The judges based their interpretation on a controversial – and since repealed – law that had not previously been applied to human rights crimes.
Activists warned that the judgment sets a precedent that will enable hundreds of convicted human rights abusers to walk free. “The ruling will result in a cascade of appeals. It will have a domino effect that will lead to the release of most offenders,” said Rodolfo Yanzon, a lawyer representing victims of the dictatorship. “It’s a virtual amnesty.”
As trials in Argentina’s sclerotic justice system often drag on for years, the ruling will almost certainly see the release of offenders as soon as their appeals are heard, Yanzon said.
“Defense lawyers have forseen this [ruling], and they have been dragging out their arguments for up to 18 months,” he said.
Relatives of those tortured or killed under the dictatorship said that the ruling was part of a campaign to downplay the abuses of the military regime.
“They want to erase us from history to create their own history,” said Estela de Carlotto, the 86-year-old head of Abuelas de Plaza de Mayo, a group of grandmothers who have spent the last four decades tracing around 500 children born to death camp inmates and then handed over to military families to raise as their own.
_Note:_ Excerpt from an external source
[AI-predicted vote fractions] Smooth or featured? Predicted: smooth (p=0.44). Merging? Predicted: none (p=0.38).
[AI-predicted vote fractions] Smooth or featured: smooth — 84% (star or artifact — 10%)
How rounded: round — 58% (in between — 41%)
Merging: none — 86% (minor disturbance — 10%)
Carlotto, perhaps Argentina’s most-respected human rights activist, called the supreme court’s decision “abominable” in statements to the press. “This government is trying to make forgetfulness normal,” the grandmother added.
Relations between the relatives of the “disappeared” and Macri were already strained after the president called into question the number of “desaparecidos” claimed by the human rights groups, suggesting that it could be far lower to the generally accepted figure of 30,000.
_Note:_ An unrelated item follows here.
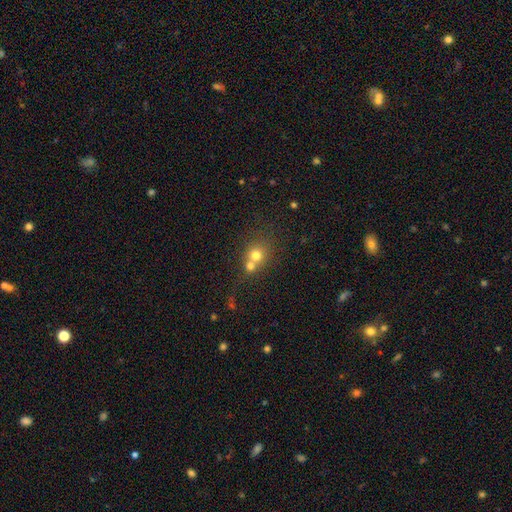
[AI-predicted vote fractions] Morphology: type=smooth (72%); roundness=round (82%); merging=merger (56%).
The supreme court ruling will benefit 350 condemned former military officers currently serving sentences for crimes against humanity.
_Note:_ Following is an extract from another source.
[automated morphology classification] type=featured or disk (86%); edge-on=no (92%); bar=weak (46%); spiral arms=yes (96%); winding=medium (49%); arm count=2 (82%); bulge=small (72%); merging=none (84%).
The court ruling came days after the Catholic church in Argentina pleaded for “reconciliation” between the military and their victims. Argentina’s bishops, meeting in the district of Pilar outside Buenos Aires on Tuesday, called for “the fraternal coming together of all Argentinians.”
But Argentina’s main human rights groups – including the Mothers of Plaza de Mayo who represent families of the missing – have pointedly refused any such attempts at reconciliation.
Before any fence-mending, they argue, the military need to reveal the fate of their victims.
“It’s absurd,” Carlotto said. “How can you reconcile the parents of the victims with those who made their children and grandchildren disappear – when we still don’t know where they are?”
Taty Almeida of the Mothers of Plaza de Mayo said the ruling showed that many in Argentina were choosing a kind of historical amnesia. “This pains us and worries us because they are not respecting our children, it shows they have no memory, that they don’t want to remember,” she said.
Human rights activists believe there is a slim hope that international bodies such as the inter-American court of human right could order Argentina’s supreme court to overturn its ruling.
But that would be a long, laborious process whose outcome the mothers and grandmothers – most of them in their late 80s and early 90s – might not live long enough to see.